Text for analysis:
======
The blood samples were centrifuged at 500 g for 10 min and the obtained serums were used for measuring the levels of thyroxin. Serum thyroxin level was measured using a radioimmunoassay method in Navid Medical laboratory, Mashhad, Iran. The homogenates of cerebral cortex and hippocampus (10 % w/v) were prepared in ice-cold PBS (0.1 M, pH 7.4). The homogenates were then centrifuged at 4 °C, at 10000×g to separate the supernatants for estimation of malondialdehyde (MDA) and total thiol concentration as well as superoxide dismutase (SOD) and AChE activities.
Measurement of MDA and total thiol concentration
As a marker of lipid peroxidation, MDA was measured in the hippocampus and cortex. Briefly, one milliliter of each sample was added to 2 ml of TBA/TCA/HCl reagent and the reaction mixtures were incubated in a boiling bath for 45 min. After cooling, the whole solutions were centrifuged at 1000 g for 10 min. Finally, the supernatants were collected and the absorbance of the pink chromogen was measured at 535 nm using a spectrophotometer (Beheshti et al. 2017; Baghcheghi et al. 2018a; Baghcheghi et al. 2018b). The MDA concentration was calculated by the following equation:
C (M) = Absorbance/ (1.56 × 105)
======
Exercise data:
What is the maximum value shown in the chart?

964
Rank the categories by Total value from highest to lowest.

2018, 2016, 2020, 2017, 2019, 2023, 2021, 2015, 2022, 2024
======
Can you carry the methods passage on serum thyroxin and brain tissue assays forward from its final line?

To measure thiol content, DTNB was used. In this assay, 50 μl of the homogenates was added to 1 ml of tris-EDTA buffer (pH 8.6) and the first absorbance (A1) was recorded at 412 nm using a spectrophotometer. Afterwards, 20 μl DTNB solution (10 mM in methanol) was added to each sample and the second absorbance (A2) was recorded at the same wavelength (Beheshti et al. 2017; Baghcheghi et al. 2018a; Baghcheghi et al. 2018b). Total thiol concentration (mM) was calculated by the following equation:
C (mM) = (A2-A1-B) × 1.07/0.05 × 13.6
Estimation of SOD Activity
SOD activity in the cerebral cortex and hippocampus was assessed based on the ability of the enzyme to inhibit autoxidation of pyrogallol (Madesh and Balasubramanian 1998). Based on the method of Madesh et al., each sample (10 μl supernatant from homogenate) was mixed with MTT and pyrogallol solution and then incubated at room temperature. After 5 min, DMSO was added to solubilize the resultant color. The optical absorbance was measured at 570 nm and the activity of SOD was expressed as unit per gram of tissue (Madesh and Balasubramanian 1998).
Estimation of AChE Activity
The AChE activity in the supernatants was determined by the method of Ellman using acetylthiocholine iodide as a substrate. Briefly, each sample (50 μl) was added into a solution (containing PBS (pH 8), 0.1 ml DTNB (10 mM), and 0.02 ml acetylthiocholine (75 mM). The changes in absorbance of the samples were spectrophotometrically recorded at 412 nm within 10 min and AChE activity was estimated as μmol/g tissue/min (Ellman et al. 1961).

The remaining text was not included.